Alcuni studiosi hanno condotto uno studio per analizzare gli effetti dell’inclusione delle bucce di patata (PP) e della polpa della barbabietola da zucchero (SBP), nelle diete destinate ai broiler, prevedendo o meno l’aggiunta di enzimi. La miscela è stata somministrata tra 1 giorno e i 42 giorni di età, e sono state osservate le performance di crescita, i parametri ematici e le caratteristiche della carcassa.

Un totale di 150 pulcini di un giorno, sono stati assegnati casualmente a 5 gruppi differenti, per un totale di 30 pulcini a gruppo. I pulcini del Gruppo 1 sono stati alimentati con una dieta di controllo. Quelli dei Gruppi 2 e 3 sono stati alimentati con diete contenenti rispettivamente PP e SBO in una percentuale del 15% e del 7,5%. I Gruppi 4 e 5 sono stati alimentati con le stesse diete precedenti cui è stata aggiunta una mistura di enzimi.

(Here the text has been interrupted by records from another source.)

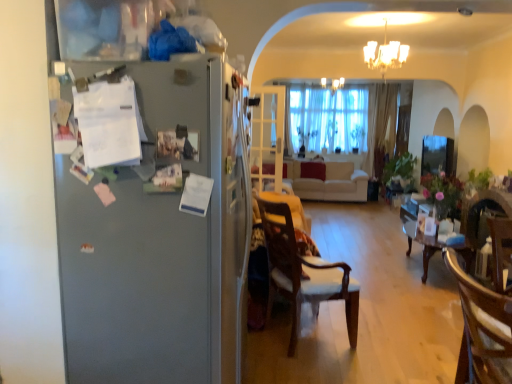
This screenshot has height=384, width=512. I want to click on free point below white glass chandelier at upper center, the first light fixture in the bottom-to-top sequence (from a real-world perspective), so click(369, 259).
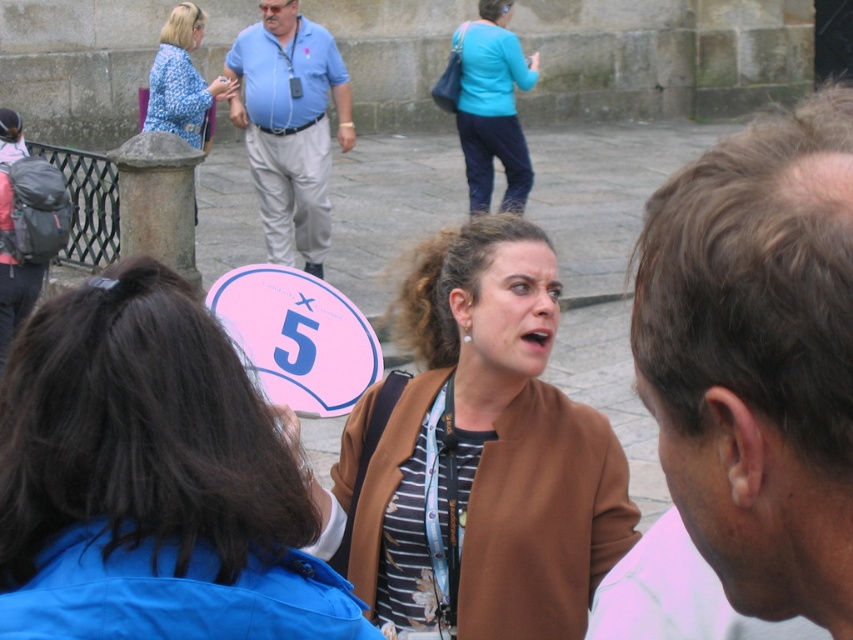
Question: Can you confirm if light brown hair at center is smaller than blue shirt at center?

Choices:
 (A) no
 (B) yes

Answer: (A)

Question: Which object is positioned closest to the matte brown jacket at center?

Choices:
 (A) brown fabric jacket at center
 (B) light brown hair at center
 (C) teal fabric top at upper center

Answer: (B)

Question: Among these points, which one is farthest from the camera?

Choices:
 (A) (416, 588)
 (B) (476, 56)
 (C) (70, 352)
 (D) (791, 336)

Answer: (B)

Question: Can you confirm if matte brown jacket at center is positioned above brown fabric jacket at center?

Choices:
 (A) no
 (B) yes

Answer: (B)

Question: Does light brown hair at center have a lesser width compared to blue shirt at center?

Choices:
 (A) no
 (B) yes

Answer: (A)

Question: Based on their relative distances, which object is farther from the teal fabric top at upper center?

Choices:
 (A) brown fabric jacket at center
 (B) blue shirt at center
 (C) light brown hair at center
 (D) blue printed blouse at upper left

Answer: (A)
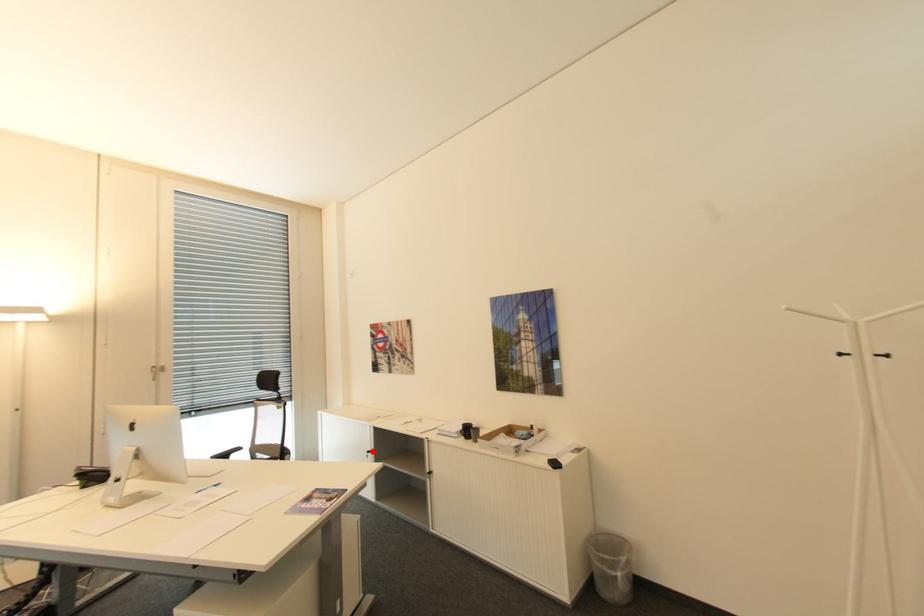
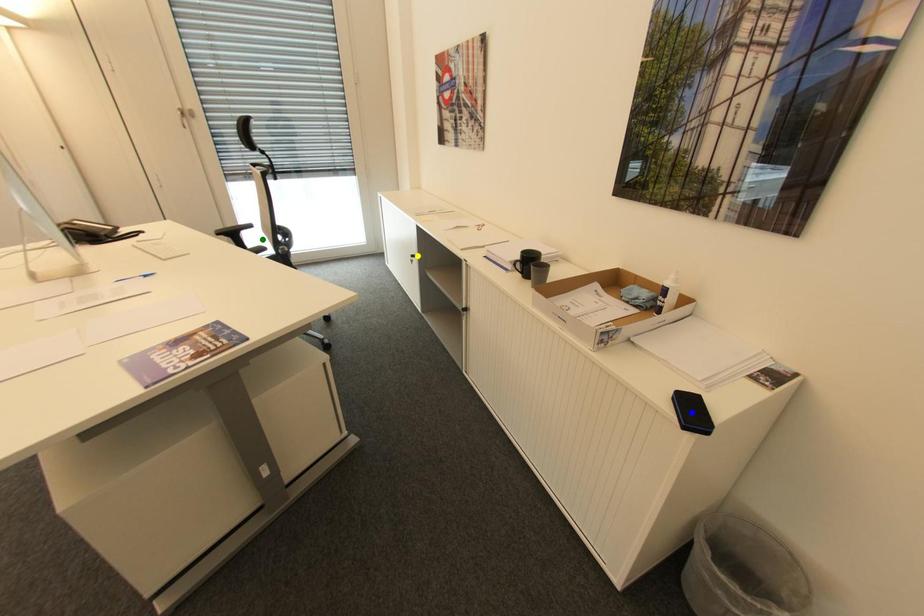
Question: I am providing you with two images of the same scene from different viewpoints. A red point is marked on the first image. You are given multiple points on the second image. Which point in image 2 represents the same 3d spot as the red point in image 1?

Choices:
 (A) yellow point
 (B) blue point
 (C) green point

Answer: (A)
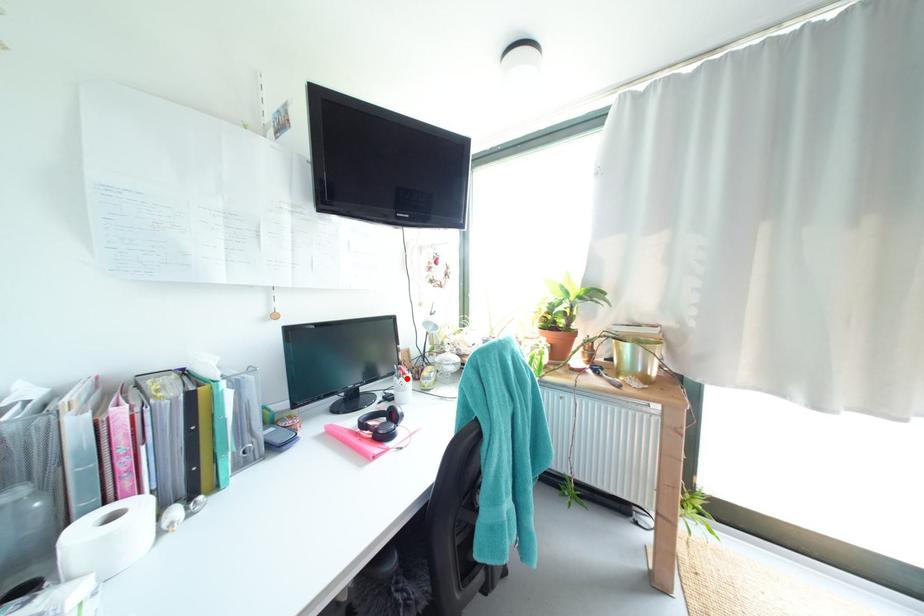
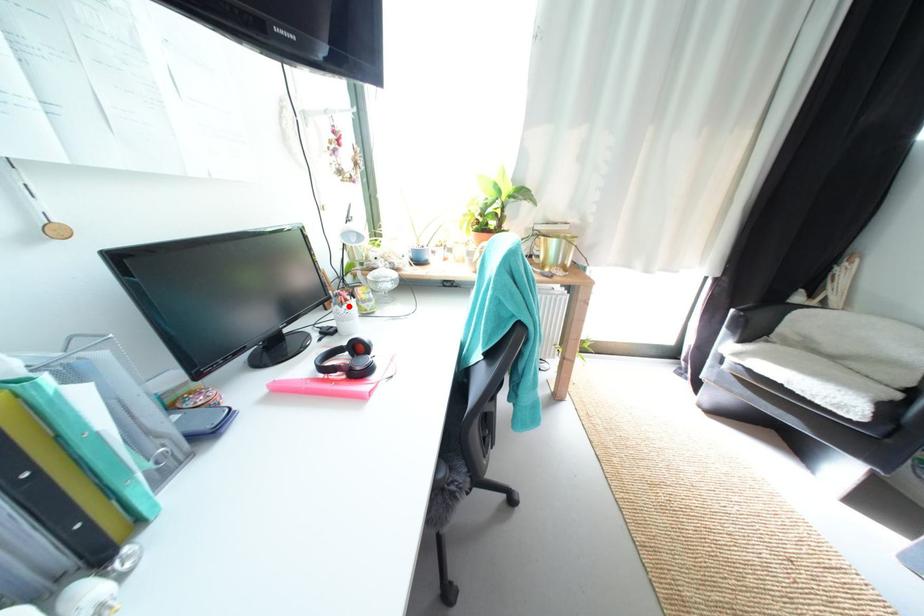
I am providing you with two images of the same scene from different viewpoints. A red point is marked on the first image and another point is marked on the second image. Does the point marked in image1 correspond to the same location as the one in image2?

Yes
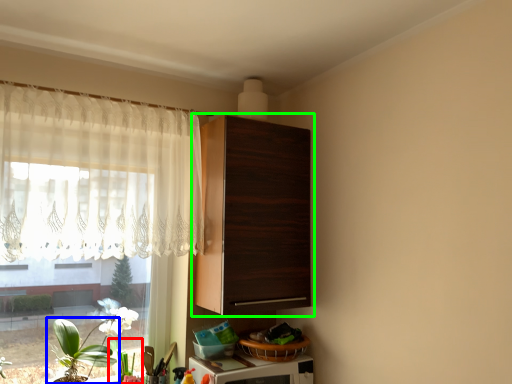
Question: Which is farther away from plant (highlighted by a red box)? houseplant (highlighted by a blue box) or cabinetry (highlighted by a green box)?

Choices:
 (A) houseplant
 (B) cabinetry

Answer: (B)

Utilizzando gli stessi ingredienti non convenzionali è stata scoperta una diminuzione del peso corporeo (BW). Tuttavia, la conversione e l’assunzione degli alimenti e l’aumento di peso non subivano variazioni nel periodi di crescita, ma tendevano a diminuire con la dieta SBP durante tutto l’esperimento.

L’aggiunta degli enzimi ha migliorato il peso corporeo sia con PP che con SBP rispetto alla dieta di controllo così come ha aumentato l’assunzione e la conversione degli alimenti. Il colesterolo totale e il livello delle lipoproteine a bassa densità sono diminuiti in tutti i gruppi testati. La resa della carcassa non è stata influenzata dai trattamenti, ma il contenuto dei suoi grassi è stato ridotto con l’assunzione degli alimenti non convenzionali, sia in presenza che in assenza di enzimi.

In conclusione, le bucce di patate possono essere utilizzata e una percentuale pari al 15% nelle diete dei broiler durante la fase di crescita. Una percentuale del 15% di PP o del 7,5% di barbabietole da zucchero possono essere incluse nelle diete starter o di crescita, ma sempre con l’aggiunta di enzimi. Questi risultati possono essere utili a risolvere l’attuale problema della scarsità e l’aumento dei costi di alimenti convenzionali.